Closed railway line in West Midlands, England

The Bumble Hole line was a short railway located in Central England. It opened in 1878 to give Dudley a direct railway link with Old Hill, over a distance of three miles. It was used as a connection between Dudley town and Snow Hill, and was dual track all of the way, to allow its inclusion into a mainline route. As with most lines of this nature, patronage was extremely poor and passengers would often find themselves alone on the single car Class 122 DMU that operated the service in later years.

==Opening==
The line was opened by the GWR on 1 March 1878 on the same day as the line from Old Hill to Halesowen started service.

==Closure==
Passenger services along the line were withdrawn in 1964 due to the Beeching Axe.
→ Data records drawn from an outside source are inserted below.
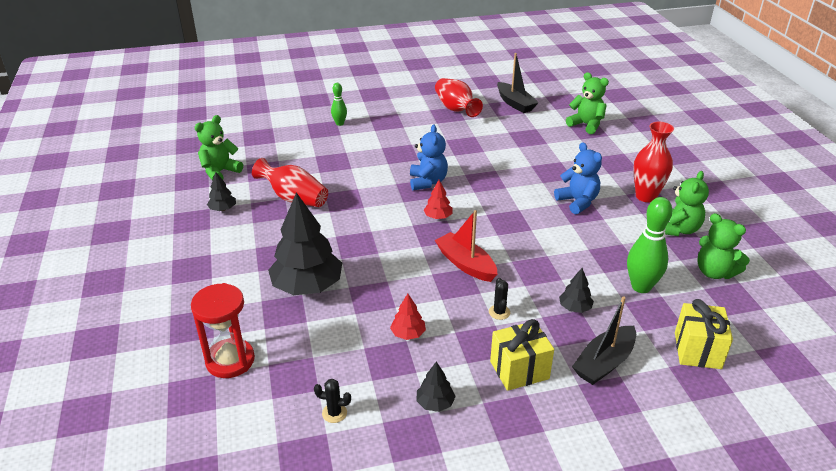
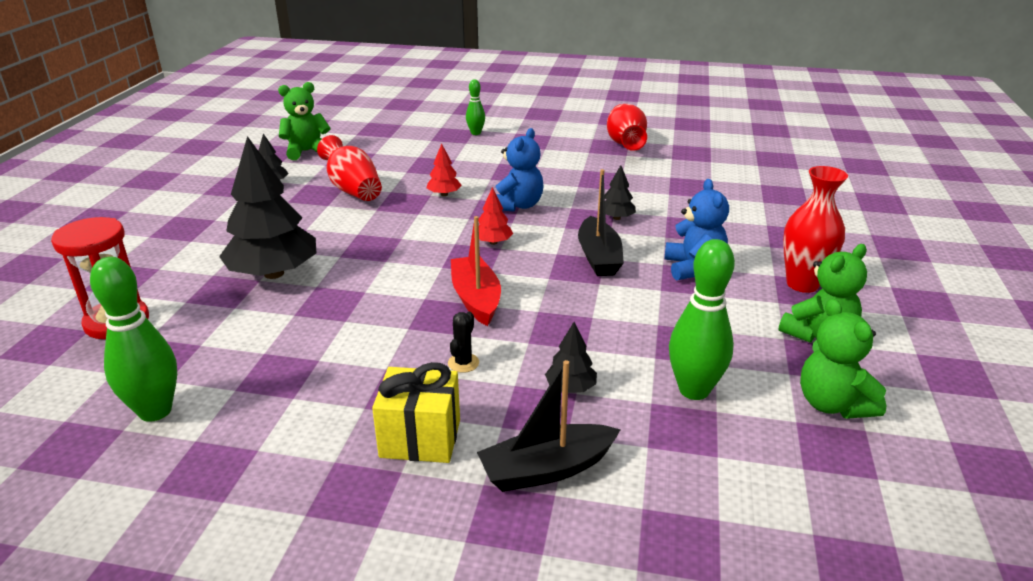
camera: 25 degrees right, 5 degrees down
(334, 413) = (155, 411): black cactus -> green bowling pin
(408, 334) = (328, 353): red tree -> red tree (444, 194)
(435, 403) = (276, 441): black tree -> black tree (616, 218)
(515, 103) = (707, 150): black boat -> black boat (599, 257)
(586, 125) = (786, 189): green teddy bear -> none
(697, 350) = (710, 501): yellow gift -> none

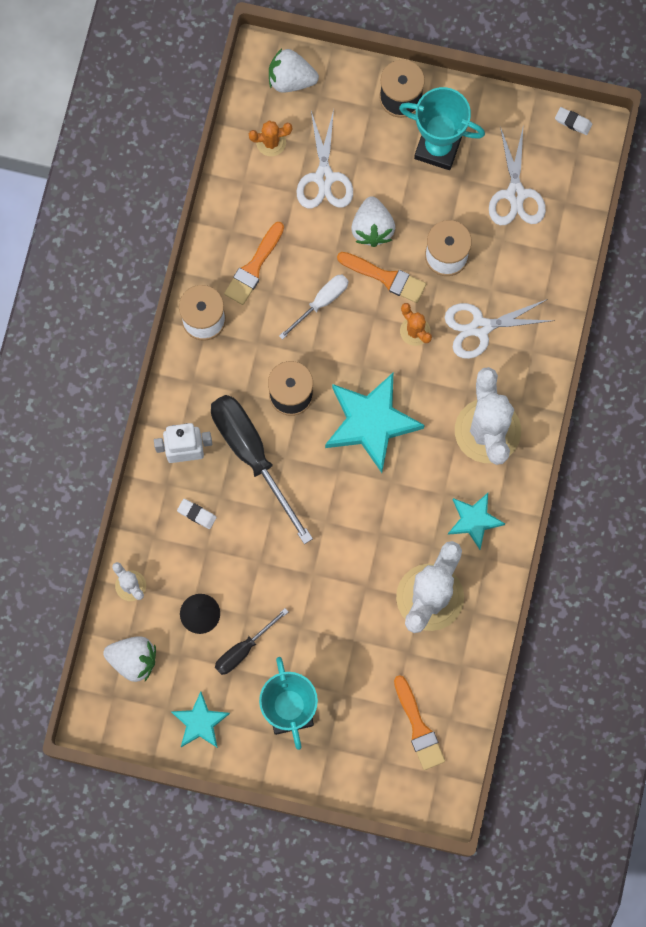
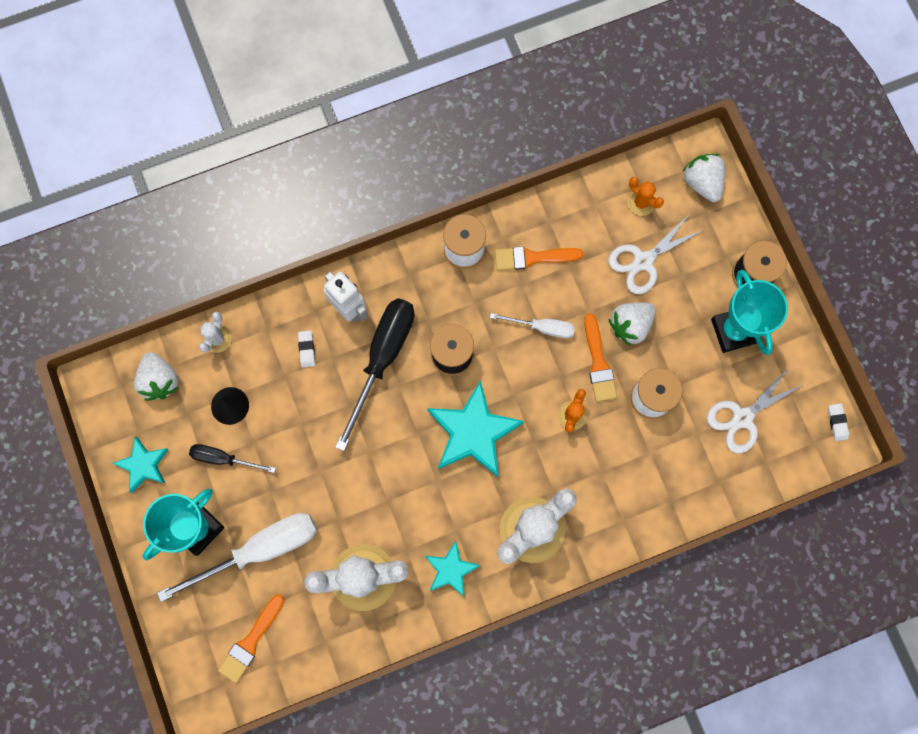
camera: 55 degrees right, 0 degrees up
(346, 669) = (260, 550): none -> white screwdriver
(480, 327) = (612, 465): white scissors -> none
A study showed that just one person per day used the Windmill End station. The line remained open to goods traffic until January 1968 with the track being removed a year later.

==Remains==

By 1980 most signs of the line had been obliterated, at least to the casual observer, though a number of reminders of the line – including embankments, cuttings, three former road bridges over the line (at New Road, St. Peters Road and Greaves Road) and the remains of other bridges including an overbridge in Old Hill – are still in existence some 50 years after the line's closure. With the assistance of a pre-Beeching closure map and the current Explorer Ordnance Survey map of the area (sheet 219) it is possible to trace much of the line either on foot or on satellite images. The OS map shows much of the Netherton end of the line (including the canal branch) is now a footpath and it is possible to walk on the former track bed from the New Road crossing, south of Dudley, to the site of Windmill End station and a little beyond with just a few detours around new buildings. Access to the line is more difficult as it approaches Old Hill but since little has been built on, its route is clearly visible on satellite images. The junction with the former South Staffordshire Line near New Road, Dudley, was obliterated in the late 1990s when the Dudley Southern By-Pass was built, although the South Staffordshire Line itself has been preserved and is set to re-open to goods trains and was an extension to the Midland Metro tram network from 2023 although cost overruns on the other part of the Metro extension has delayed this until 2025 at the earliest.